The writings of Madame Guizot are highly celebrated in France, and though something of this celebrity may be due to her position as the wife of an illustrious statesman and historian, it must also be remembered, that this very position was calculated to draw forth a severer criticism than would usually be passed on one less favourably circumstanced. But the works themselves have merits of far too decided an order not to command attention in any case, and they especially deserve the notice of English parents, from their entire freedom from the exaggeration of sentiment and love of effect, so often justly complained of in a certain portion of the Literature of France.

In her Tales, it has been the aim of Madame Guizot to secure the attention of her youthful readers by an attractive narrative, in which the chief personages are children like themselves, and the events and situations such as might occur in their own experience, and then to lead their minds to important conclusions by the natural course of the story, and without the repulsive intervention of mere lecturing or argumentation; and we think it will be admitted, that in the present series, she has been eminently successful.
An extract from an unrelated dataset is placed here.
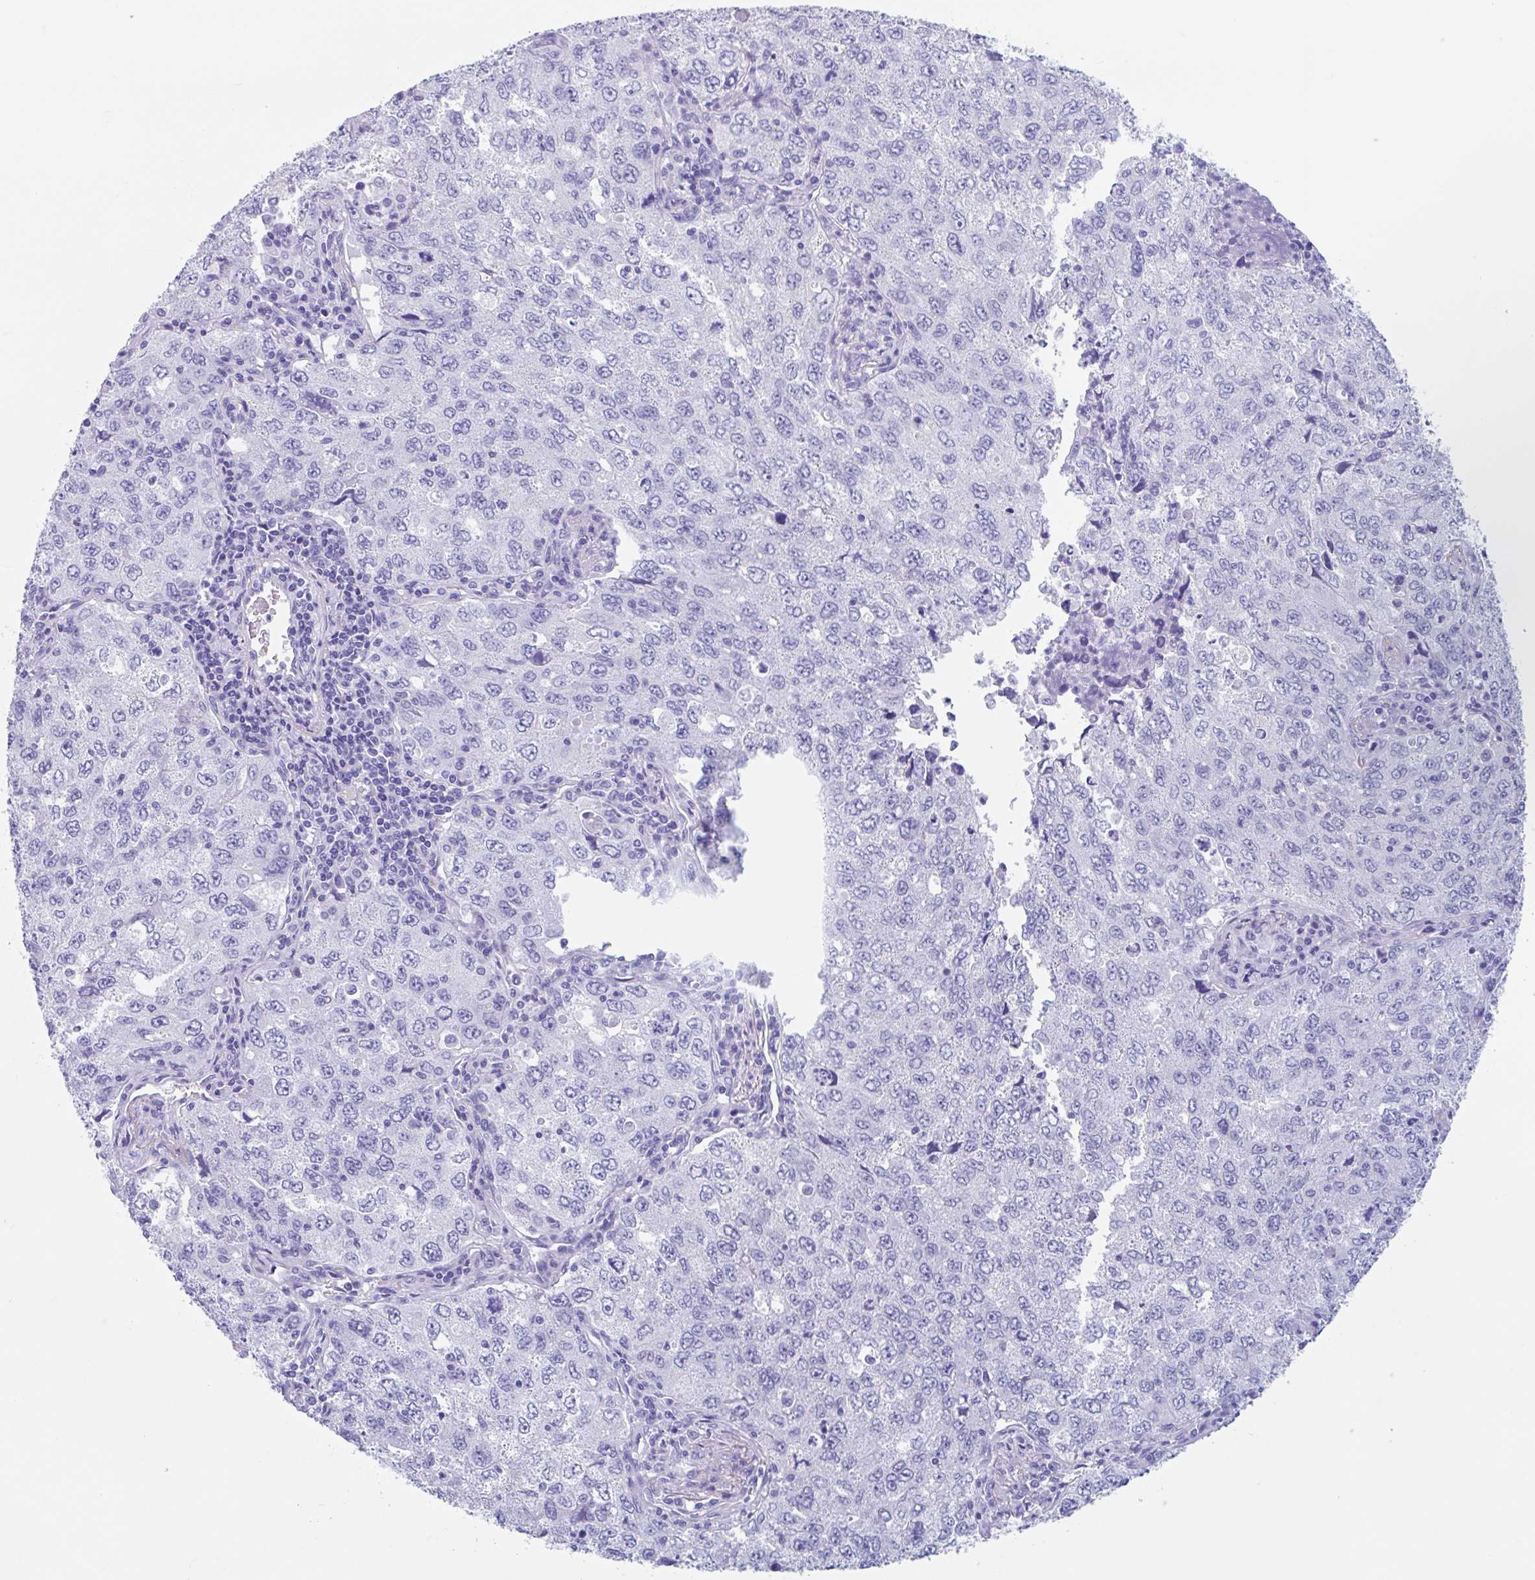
{"staining": {"intensity": "negative", "quantity": "none", "location": "none"}, "tissue": "lung cancer", "cell_type": "Tumor cells", "image_type": "cancer", "snomed": [{"axis": "morphology", "description": "Adenocarcinoma, NOS"}, {"axis": "topography", "description": "Lung"}], "caption": "Histopathology image shows no protein expression in tumor cells of lung cancer tissue.", "gene": "CPTP", "patient": {"sex": "female", "age": 57}}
These Tales are so simple and natural, that they may be understood by even younger children than they are actually intended for, while at the same time they are so full of good sense, and touch so vividly those springs of action which influence alike both the young and the old, that many of them will be read with as much interest, and sometimes even with as much advantage, by the parent as by the child. Though perfectly unpretending in structure and language, the most fastidious taste will acknowledge them to be the productions of a highly refined and cultivated mind, while they equally display all the charms of an affectionate and parental disposition, conjoined with a lofty, though a gentle and rational morality.

It is only necessary to observe, in conclusion, that the Translator has endeavoured to preserve throughout the simplicity of style which distinguishes the original, and to convey its meaning with all the fidelity which the difference of the two idioms would permit. A few unimportant expressions have been modified or omitted as unsuitable to English taste, or likely to convey, in translation, a different impression from that actually intended, but beyond this no liberty has been taken with the text.